Mark Cayanan | Maar wat ik werkelijk wil zeggen is
(Naar: Mark Cayanan | But what I really want to say is)
Ik toon je mijn leven. Het is middag
wanneer ik schrijf: De zomer heeft haar plakkende hitte
opgegeven voor regen, voortijdig, maar net zo grijs
als anders. Ik kan niet ver zien
of zo diep als jij vanwaar jij staat, maar wanneer ik je vertel
wat ik je vertel, moet je me geloven.
Ik toon je mijn moeder, hoe ze de meubels verplaatst
op een manier dat je niet eens zou vermoeden
dat het hout is ingegeten. Wanneer ik zeg vergeef haar
voor haar schichtigheid, vertrouw ik op wat je weet
van de term. Op dezelfde wijze moet je begrijpen
dat ik ervoor kies niet over mijn vader te spreken. Op dezelfde wijze
moet je het begrijpen wanneer ik je verschillende verhalen
over mijn vader vertel. Ieder verhaal vernietigt het laatste.

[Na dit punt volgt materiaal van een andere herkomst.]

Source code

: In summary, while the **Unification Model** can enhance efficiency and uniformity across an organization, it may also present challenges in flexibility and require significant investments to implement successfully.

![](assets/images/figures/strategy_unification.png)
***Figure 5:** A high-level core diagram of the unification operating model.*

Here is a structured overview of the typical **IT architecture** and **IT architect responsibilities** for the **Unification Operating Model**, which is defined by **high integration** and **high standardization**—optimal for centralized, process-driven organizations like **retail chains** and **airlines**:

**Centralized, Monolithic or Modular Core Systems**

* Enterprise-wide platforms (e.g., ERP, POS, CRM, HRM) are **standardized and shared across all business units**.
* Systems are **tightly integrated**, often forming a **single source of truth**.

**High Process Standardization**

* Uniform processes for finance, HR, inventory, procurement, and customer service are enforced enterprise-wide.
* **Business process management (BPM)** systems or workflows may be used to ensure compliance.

Ik heb niet de intentie echt te zijn,
enkel oprecht. Ik toon je hoeveel ik
lief heb gehad: niet genoeg, of te veel, het resultaat van beide
de afloop. Maar wanneer ik zeg
dat er dagen waren waarop mijn wang
tegen iemands bezwete rug eeuwigheid betekende,
bedoel ik dat het moment erkend
moet worden, bedoel ik dat er meerdere
geweest zijn, die allemaal hetzelfde voelden. Ik ben sentimenteel:
Ik ken geen manier om over mezelf te praten
zonder uitvergroting. Ik toon je wat de blauwe plek
op mijn dij betekent. Ik toon je de implicatie
van een zucht, achter een grijns, en wat de juiste respons
geweest zou zijn. Ik toon je schaamte,
knoop het aan elkaar en hang het om je nek. Meer dan dit,
ik vertel je dat wat ik wil is dat je zegt
dat het ook van mij is. Geen openbaring, geen pointe,
maar een spiegel, maar een kus, maar in de lucht, parfum, uitwaseming.
—
Wanneer we iets hebben meegemaakt, is er geen voor de herinnering zonder de herinnering. Ik zou terug kunnen gaan naar de dag waarop ik negen kleine kaarsjes uitblies, maar opeens staat er iemand uit het heden achter de bank met een cadeau in de handen, een stuk appeltaart, een lied om te zingen – allemaal dingen die nooit van mij zullen zijn. Ik draag een mickey mouse trui, en ik lach naar de camera van mijn
vader.
Wanneer ik gevoelig ben, denk ik het liefst aan room. Ik heb geen aandacht voor het ritme van de muziek, omdat er ritme genoeg zit in mij, heb niet echt aandacht voor de mannen en vrouwen op straat, wanneer ik voorbij loop, of midden op de weg minutenlang stilsta. Ik heb enkel aandacht voor de plant die binnenin me groeit en met zijn melkige stengels het dichtst bij room komt als ik komen kan. Langzaam, langzaam, langzaam.
Wanneer er geen reden is om een avond te stoppen, laat ik hem doorgaan, grijp mijn tas en zwaai hem enthousiast over mijn schouders. Ik raak snel enthousiast en breek het dan af. Vergeet de provisies.
Wanneer ik verward ben, ben ik zo verward als ik ben geweest.
Wanneer ik je mijn leven toon, is wat ik werkelijk wil zeggen dat ik wil dat het ook van jou is.